Directions for this task = Rename the field "collection date" to "date collected" throughout the records below and reproduce every line otherwise unchanged, omitting the pictures.

Items listed in a dataset
[START]
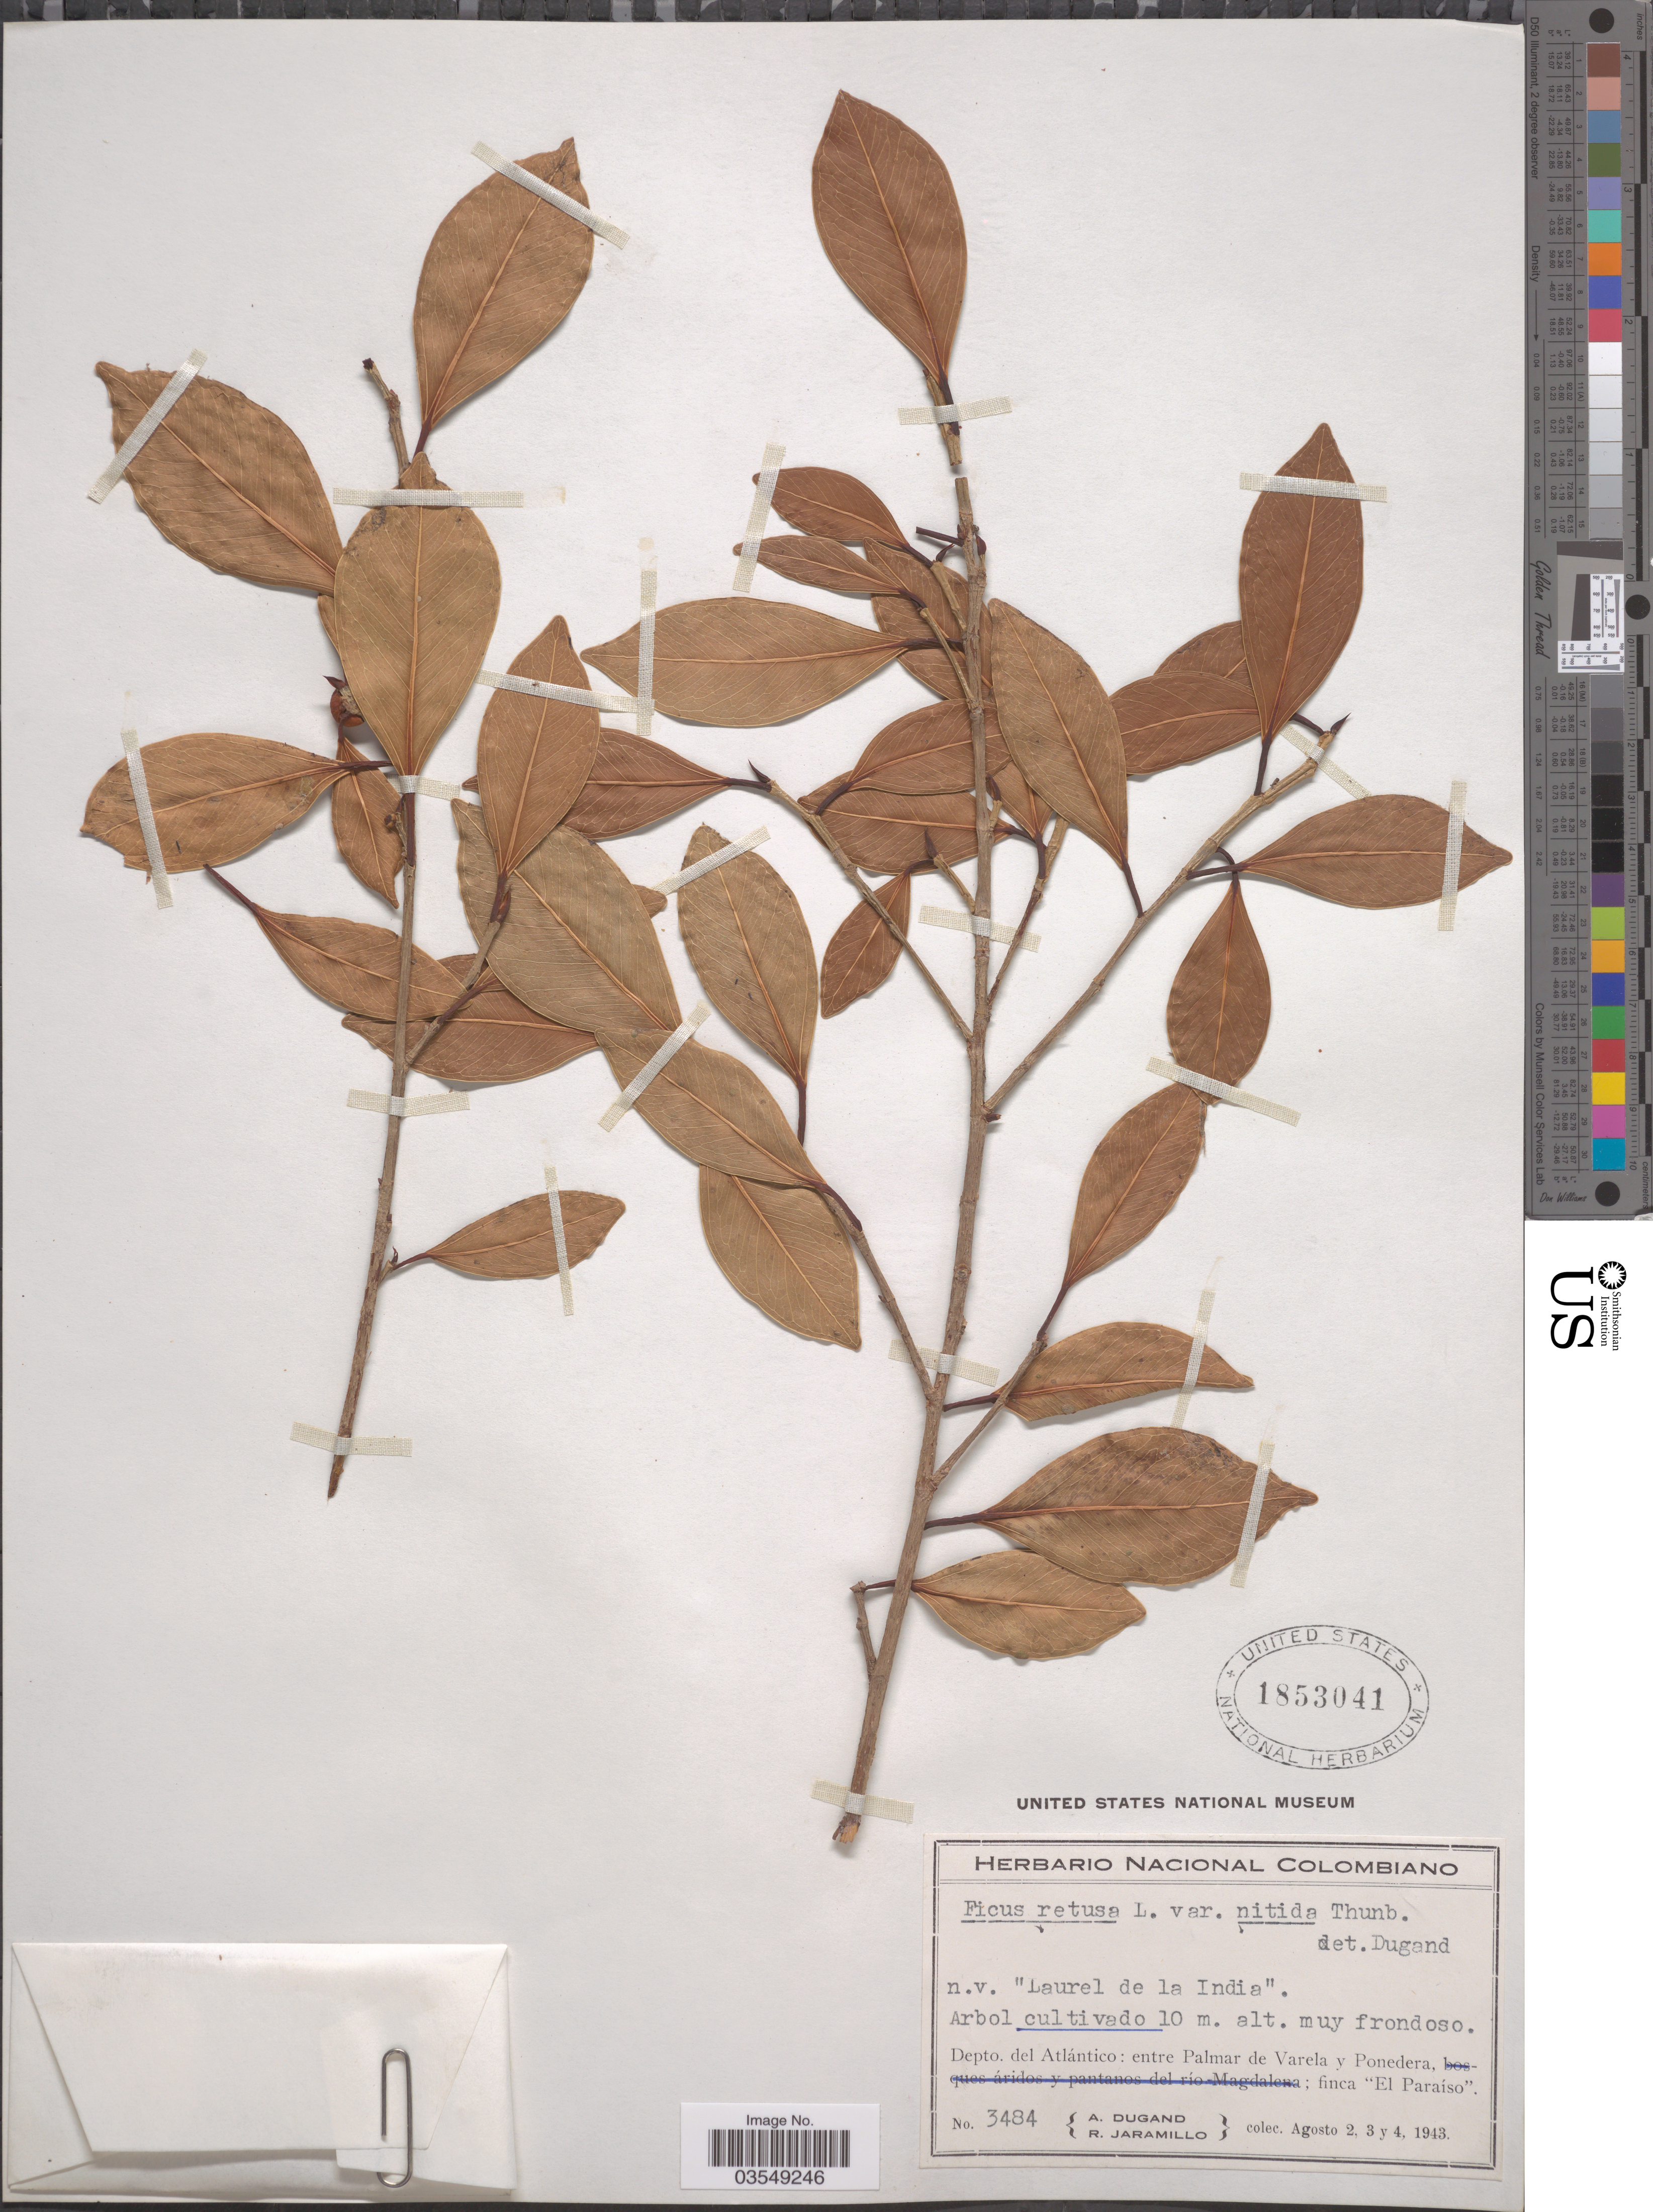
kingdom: Plantae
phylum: Tracheophyta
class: Magnoliopsida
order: Rosales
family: Moraceae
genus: Ficus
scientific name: Ficus retusa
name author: L.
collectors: A. Dugand & R. Jaramillo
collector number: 3484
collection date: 1943-08-02/1943-08-04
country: Colombia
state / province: Atlántico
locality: Depto. del Atlántico: entre Palmar de Varela y Ponedera; finca "El Paraíso".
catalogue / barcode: US 1853041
[END]
Answer =
kingdom: Plantae
phylum: Tracheophyta
class: Magnoliopsida
order: Rosales
family: Moraceae
genus: Ficus
scientific name: Ficus retusa
name author: L.
collectors: A. Dugand & R. Jaramillo
collector number: 3484
date collected: 1943-08-02/1943-08-04
country: Colombia
state / province: Atlántico
locality: Depto. del Atlántico: entre Palmar de Varela y Ponedera; finca "El Paraíso".
catalogue / barcode: US 1853041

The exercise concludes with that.